### Given task
Reproduce every line of the data below word for word, leaving the pictures out of your answer.

— start of Data shown —

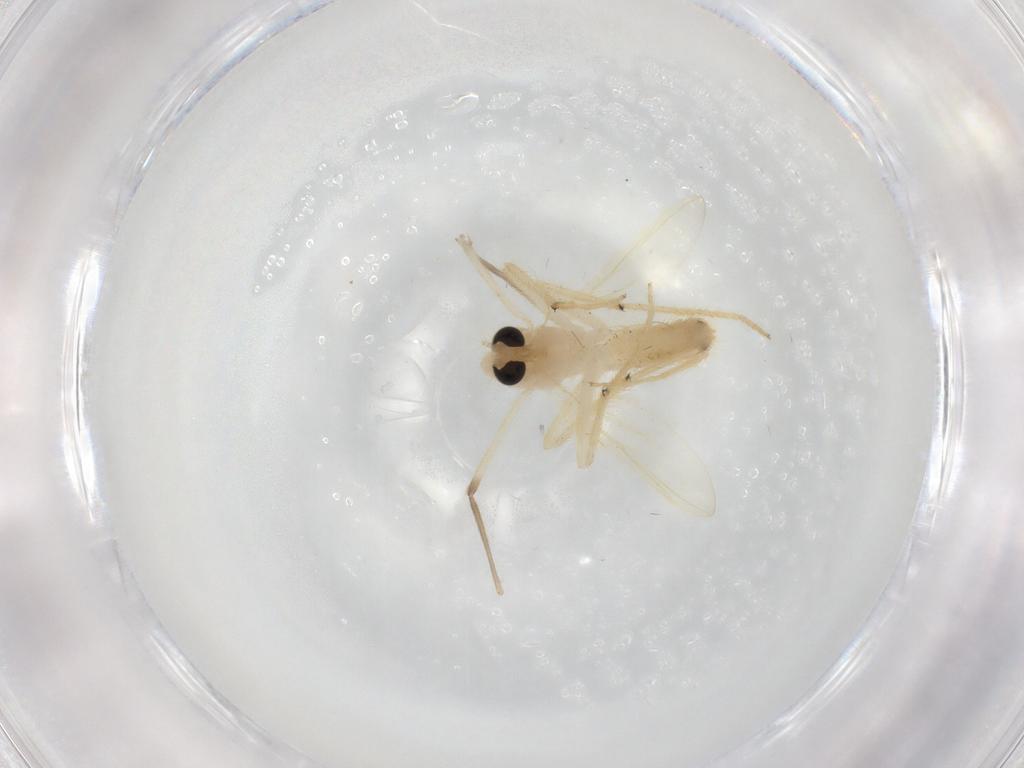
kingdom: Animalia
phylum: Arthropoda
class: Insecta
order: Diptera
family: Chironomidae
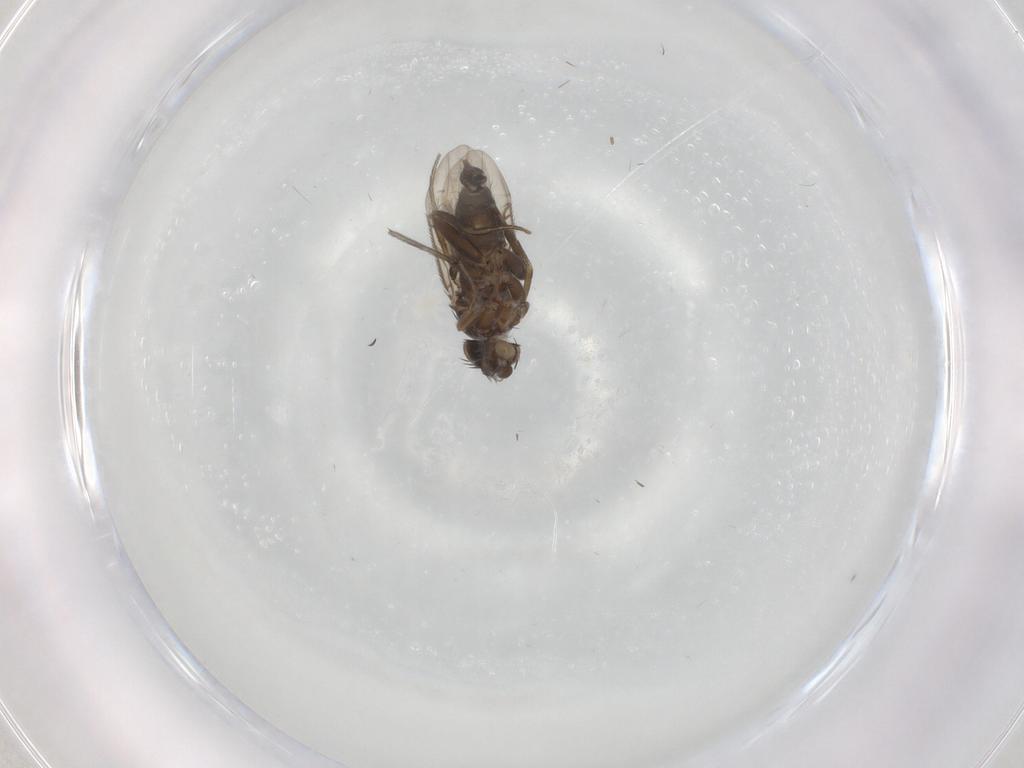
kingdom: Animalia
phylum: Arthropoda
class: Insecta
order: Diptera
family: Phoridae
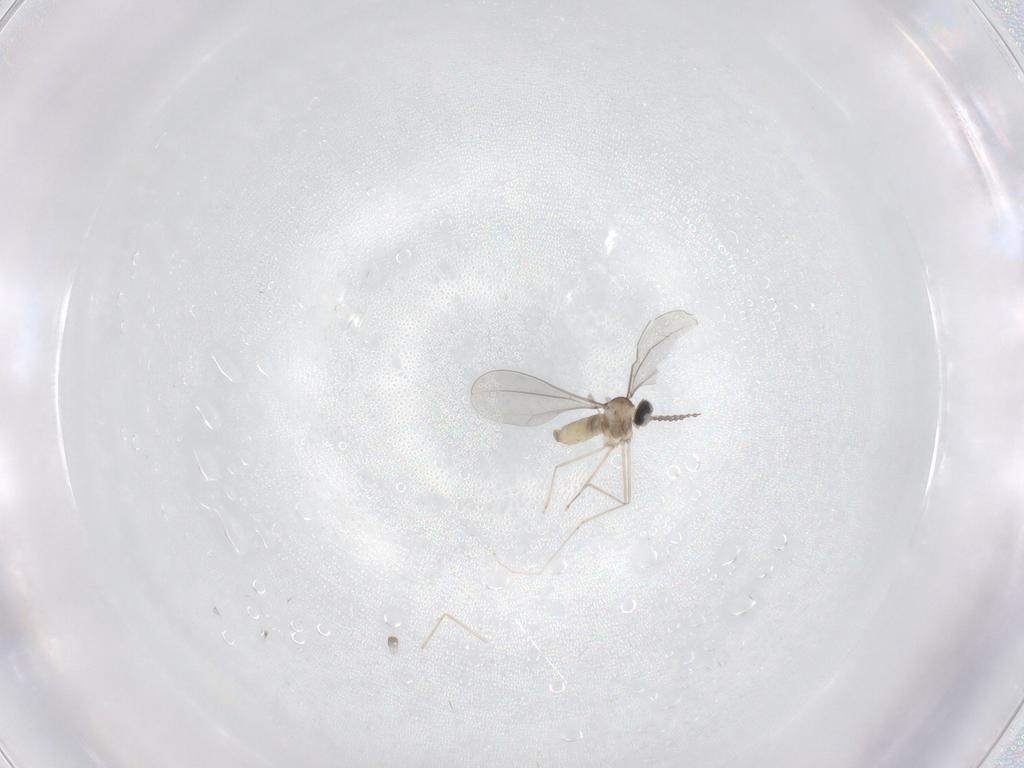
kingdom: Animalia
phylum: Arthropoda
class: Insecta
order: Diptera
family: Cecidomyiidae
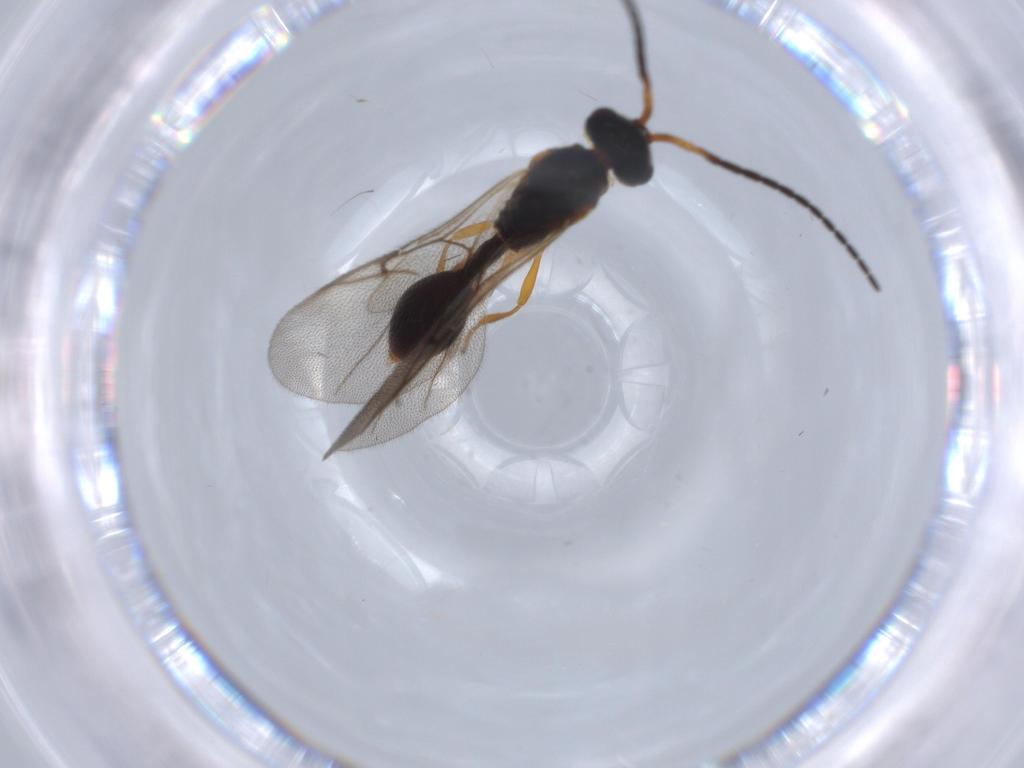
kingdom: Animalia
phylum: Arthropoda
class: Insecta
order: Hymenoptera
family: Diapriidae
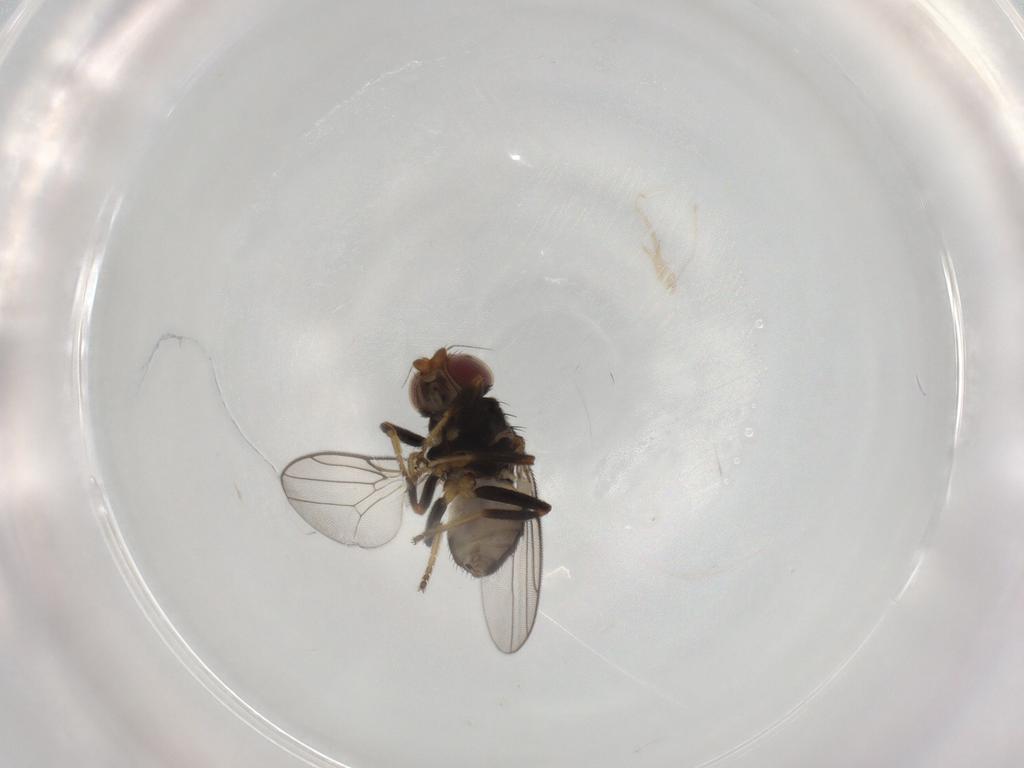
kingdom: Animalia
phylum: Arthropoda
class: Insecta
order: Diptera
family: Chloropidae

— end of Data shown —

### Answer below
kingdom: Animalia
phylum: Arthropoda
class: Insecta
order: Diptera
family: Chironomidae
kingdom: Animalia
phylum: Arthropoda
class: Insecta
order: Diptera
family: Phoridae
kingdom: Animalia
phylum: Arthropoda
class: Insecta
order: Diptera
family: Cecidomyiidae
kingdom: Animalia
phylum: Arthropoda
class: Insecta
order: Hymenoptera
family: Diapriidae
kingdom: Animalia
phylum: Arthropoda
class: Insecta
order: Diptera
family: Chloropidae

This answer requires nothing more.